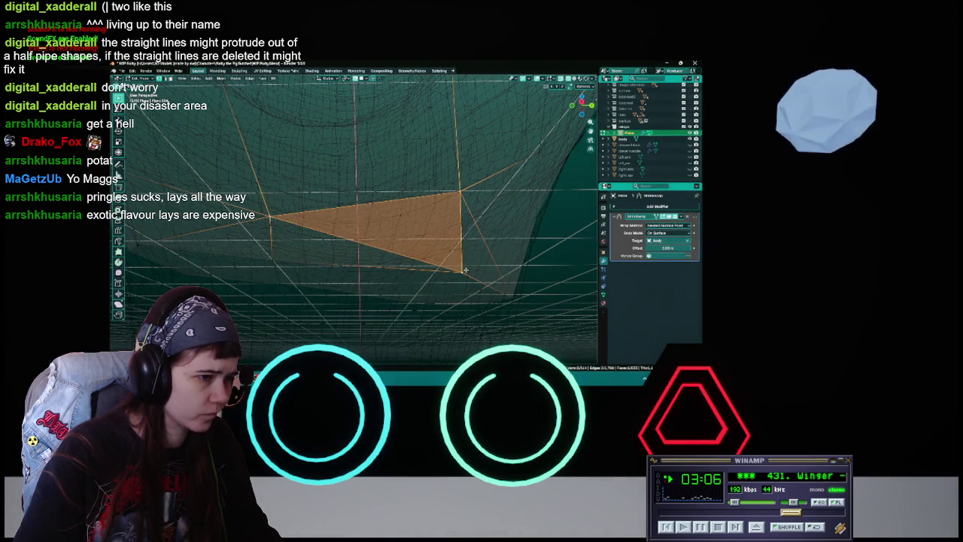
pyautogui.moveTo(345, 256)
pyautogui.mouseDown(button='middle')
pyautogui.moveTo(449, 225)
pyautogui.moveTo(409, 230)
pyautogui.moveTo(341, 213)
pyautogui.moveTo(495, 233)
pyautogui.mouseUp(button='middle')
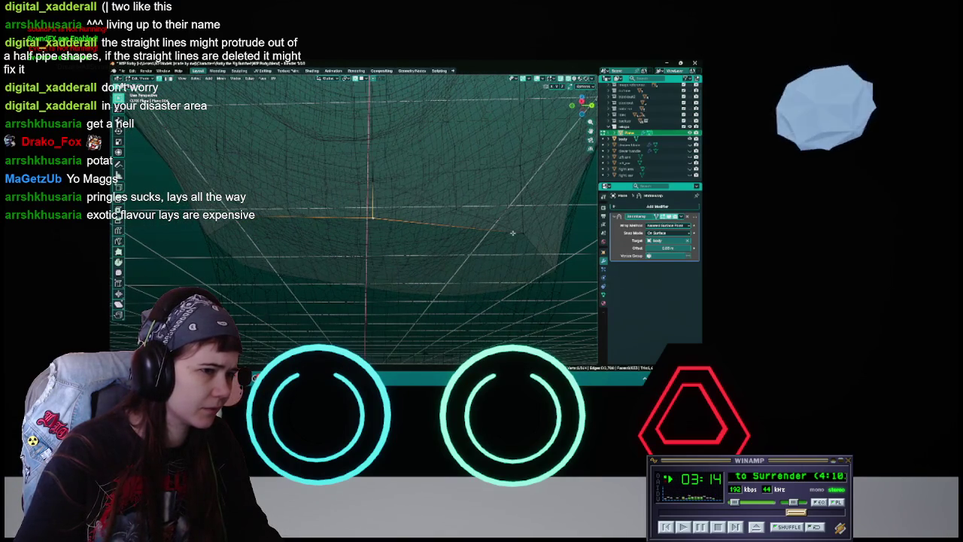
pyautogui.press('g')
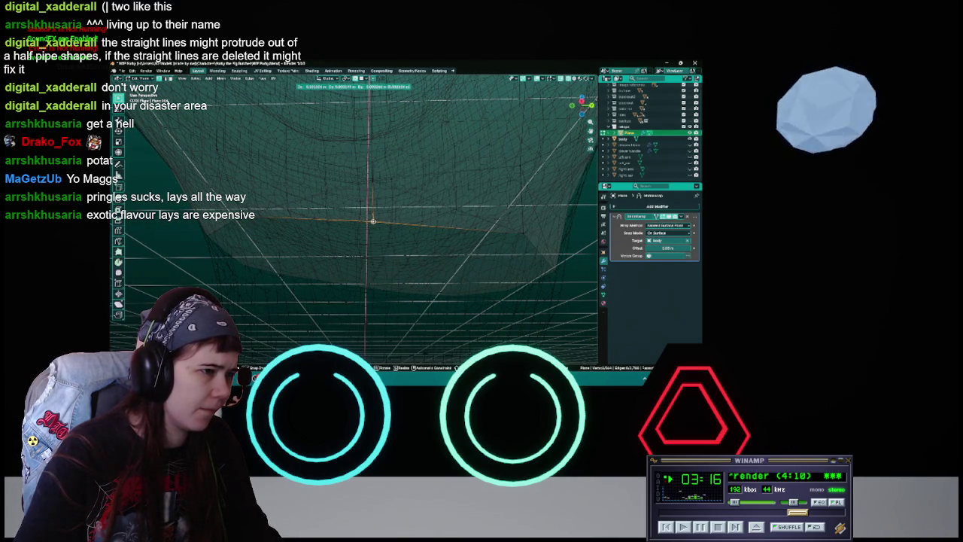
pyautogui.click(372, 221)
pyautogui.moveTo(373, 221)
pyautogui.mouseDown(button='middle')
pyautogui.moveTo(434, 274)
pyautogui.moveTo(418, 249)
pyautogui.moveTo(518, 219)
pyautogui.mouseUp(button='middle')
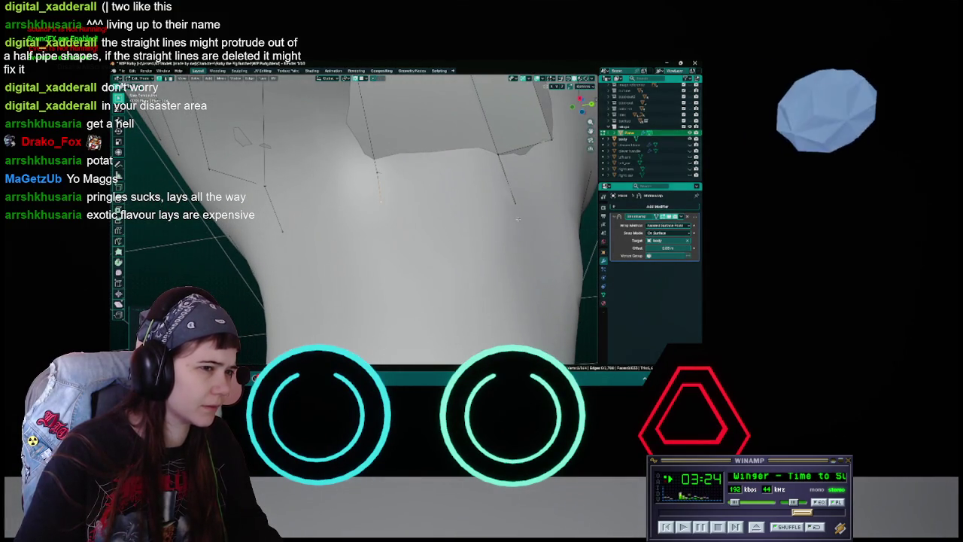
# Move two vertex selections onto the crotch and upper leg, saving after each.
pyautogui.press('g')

---

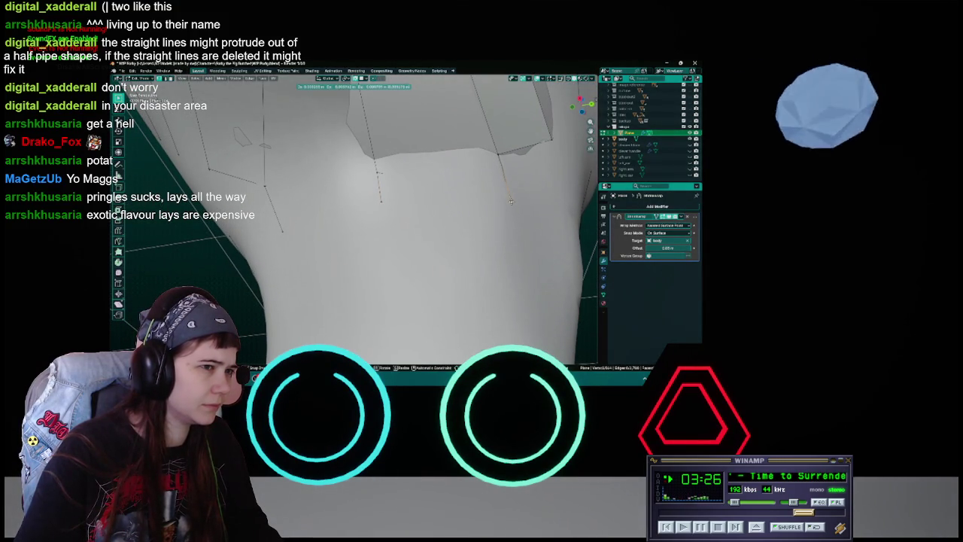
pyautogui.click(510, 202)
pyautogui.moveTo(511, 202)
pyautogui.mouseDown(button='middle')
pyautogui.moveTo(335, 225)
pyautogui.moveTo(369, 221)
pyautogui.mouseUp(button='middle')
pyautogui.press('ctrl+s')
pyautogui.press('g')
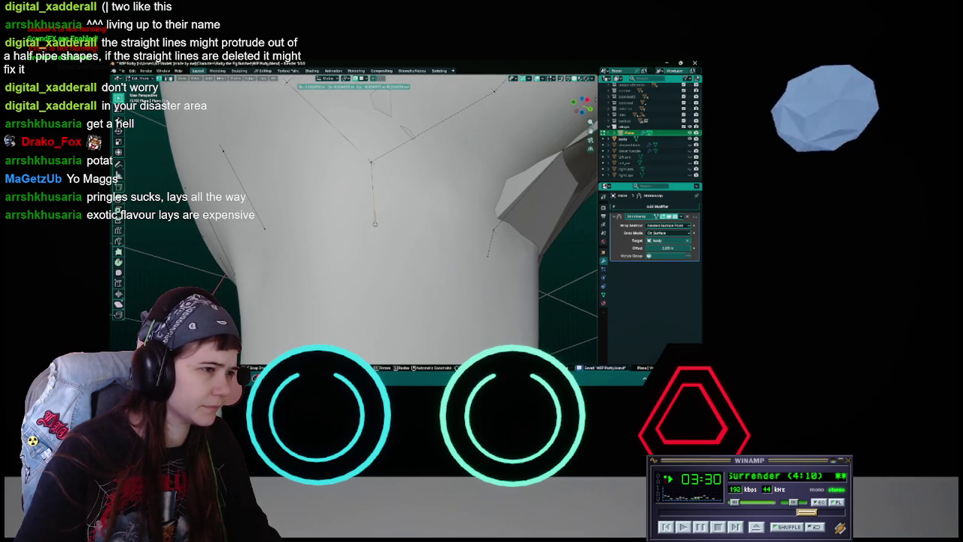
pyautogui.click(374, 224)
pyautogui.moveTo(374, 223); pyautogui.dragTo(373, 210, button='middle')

* **Task requirements**:
Copy out exactly the material that runs from the line with "pyautogui.moveTo(345, 256)" to the line with "pyautogui.moveTo(518, 219)", ends included, and leave the pictures behind.

* **Result of this task**:
pyautogui.moveTo(345, 256)
pyautogui.mouseDown(button='middle')
pyautogui.moveTo(449, 225)
pyautogui.moveTo(409, 230)
pyautogui.moveTo(341, 213)
pyautogui.moveTo(495, 233)
pyautogui.mouseUp(button='middle')
pyautogui.press('g')
pyautogui.click(372, 221)
pyautogui.moveTo(373, 221)
pyautogui.mouseDown(button='middle')
pyautogui.moveTo(434, 274)
pyautogui.moveTo(418, 249)
pyautogui.moveTo(518, 219)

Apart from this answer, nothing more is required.